Ее рассказ об этом, повторенный нескольким врачам в разное время, привел последних к заключению, что они имеют дело с редким случаем полной локализации помешательства, ограничением его странной и редкой галлюцинацией. Во всем остальном Ассоль проявила и твердость и полное сознание положения. Убежденная посторонними, что видит мужа, она не сомневалась более в этом, мужественно умалчивая о страданиях, выпавших на ее долю, благодаря этой тайне умозрения, проектированного в действительность. Она сама пожелала ехать в лечебницу и выражала лишь скорбь о том, что, может быть, никогда не узнает, где истина: в прошлом или теперь.
Рассказ брата Ассоль был более, значительно более подробен, чем мой. Я сжал его в той мере, в какой он сжался отдаленным воспоминанием. В шесть часов утра я отправился в Зурбаган, унося жалость к несчастной, - несчастной потому, что никто не мог видеть ее глазами, обреченными отныне на безмолвный и покорный вопрос.
II
Спустя около полугода, я прочел в "Вечернем Курьере" следующее:
"11 октября пароход каботажного Ллойда "Астарта", получив около Мизогена пробоину кормовой части, пошел ко дну в течение 20 минут. Не более половины пассажиров спаслось на шлюпках. Погиб также почти весь экипаж и капитан парохода Ивлет. Трагичны и трогательны подробности его смерти.
Одна женщина, торопясь сесть в шлюпку, уже спускавшуюся на талях, уронила трехлетнюю девочку. Исступленно крича, женщина повисла на тросах. Ее пальцы были раздавлены блоком, но отчаяние сильнее боли заставило ее цепляться, мешая спуску.
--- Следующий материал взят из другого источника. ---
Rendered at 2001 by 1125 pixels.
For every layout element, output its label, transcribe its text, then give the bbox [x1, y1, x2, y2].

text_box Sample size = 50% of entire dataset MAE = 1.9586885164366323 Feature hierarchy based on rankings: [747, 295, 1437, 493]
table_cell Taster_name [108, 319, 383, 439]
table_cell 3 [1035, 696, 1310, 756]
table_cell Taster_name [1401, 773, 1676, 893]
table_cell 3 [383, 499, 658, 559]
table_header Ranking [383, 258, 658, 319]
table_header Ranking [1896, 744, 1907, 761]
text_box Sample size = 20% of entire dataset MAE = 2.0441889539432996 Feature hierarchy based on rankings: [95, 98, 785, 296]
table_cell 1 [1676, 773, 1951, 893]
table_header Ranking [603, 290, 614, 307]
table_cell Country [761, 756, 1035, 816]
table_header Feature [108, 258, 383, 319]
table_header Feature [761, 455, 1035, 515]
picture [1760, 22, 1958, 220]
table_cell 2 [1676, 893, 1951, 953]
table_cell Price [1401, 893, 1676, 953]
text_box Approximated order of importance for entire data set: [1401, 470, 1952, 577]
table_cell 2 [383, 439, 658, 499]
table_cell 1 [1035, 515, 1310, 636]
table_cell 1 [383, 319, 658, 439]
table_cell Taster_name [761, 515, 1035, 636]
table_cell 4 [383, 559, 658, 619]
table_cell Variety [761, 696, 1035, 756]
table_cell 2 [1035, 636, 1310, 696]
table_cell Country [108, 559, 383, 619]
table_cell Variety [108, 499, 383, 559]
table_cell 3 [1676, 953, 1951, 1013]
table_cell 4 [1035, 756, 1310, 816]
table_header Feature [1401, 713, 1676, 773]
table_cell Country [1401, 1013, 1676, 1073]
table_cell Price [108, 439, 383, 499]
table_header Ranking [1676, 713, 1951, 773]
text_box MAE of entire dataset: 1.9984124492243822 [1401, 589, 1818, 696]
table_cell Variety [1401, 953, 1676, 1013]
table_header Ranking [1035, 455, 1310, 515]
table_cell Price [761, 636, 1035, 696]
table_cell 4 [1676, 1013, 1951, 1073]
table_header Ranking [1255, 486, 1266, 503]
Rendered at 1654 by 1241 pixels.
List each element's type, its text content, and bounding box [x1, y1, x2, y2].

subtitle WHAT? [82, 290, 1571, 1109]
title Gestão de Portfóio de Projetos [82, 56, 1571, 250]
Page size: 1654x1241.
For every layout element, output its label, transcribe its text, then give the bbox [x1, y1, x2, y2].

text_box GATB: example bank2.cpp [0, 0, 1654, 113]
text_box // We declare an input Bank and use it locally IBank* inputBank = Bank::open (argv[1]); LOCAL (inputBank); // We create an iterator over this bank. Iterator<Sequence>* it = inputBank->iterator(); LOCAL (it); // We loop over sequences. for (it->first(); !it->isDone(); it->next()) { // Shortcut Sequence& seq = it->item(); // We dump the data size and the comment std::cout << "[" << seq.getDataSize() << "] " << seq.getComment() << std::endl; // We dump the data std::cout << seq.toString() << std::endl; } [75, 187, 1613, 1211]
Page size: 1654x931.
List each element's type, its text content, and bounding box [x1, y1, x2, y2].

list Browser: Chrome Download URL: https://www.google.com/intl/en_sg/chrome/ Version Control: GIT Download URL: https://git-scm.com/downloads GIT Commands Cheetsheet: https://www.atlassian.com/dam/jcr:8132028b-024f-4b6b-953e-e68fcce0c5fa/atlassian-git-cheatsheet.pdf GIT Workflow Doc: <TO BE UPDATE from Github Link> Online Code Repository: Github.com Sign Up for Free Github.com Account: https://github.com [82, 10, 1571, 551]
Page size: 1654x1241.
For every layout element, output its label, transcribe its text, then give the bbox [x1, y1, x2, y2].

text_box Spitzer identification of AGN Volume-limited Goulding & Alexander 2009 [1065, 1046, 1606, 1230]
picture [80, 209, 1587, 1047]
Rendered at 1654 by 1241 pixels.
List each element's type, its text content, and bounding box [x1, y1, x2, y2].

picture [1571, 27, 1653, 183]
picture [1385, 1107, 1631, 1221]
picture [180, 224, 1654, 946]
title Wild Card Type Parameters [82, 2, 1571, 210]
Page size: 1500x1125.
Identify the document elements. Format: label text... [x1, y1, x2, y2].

Она умоляла спасти девочку. Буря и плеск волн заглушили ее вопли.
Тогда капитан Ивлет, сбросив сюртук, прыгнул в воду и, схватив захлебнувшегося ребенка, передал его матери. Корма "Астарты", образуя гибельную воронку, буквально падала вниз с быстротой вертикально брошенного шеста. Переполненная до отказа шлюпка задержалась у борта, - матросы хотели спасти капитана. "Ну, не разговаривать! - крикнул он. - Отчаливайте! Берегитесь! Вас втянет в водоворот!" Сказав это, он оттолкнулся от шлюпки и скрылся. Матросы заработали веслами как раз вовремя, - кипучая водяная яма разверзлась за кормой лодки, едва не затянув ее в свою грозную пропасть".
На этом месте я отложил газету и пристально рассмотрел помещенный в тексте, с фотографии, портрет Ивлета. Портрет весьма согласовывался с описанием наружности капитана, сделанным мне братом Ассоль. Это был коренастый человек лет сорока, с квадратным простодушным лицом, короткой верхней губой и маленькими, упрямыми глазами.
Но я думал, что может быть, - в момент, когда он отталкивался от шлюпки, - лицо это было совершенно таким, каким увидела его Ассоль ночью и какое несомненно вызывало прекрасную улыбку в ее печальном лице и глазах, таивших неведомое.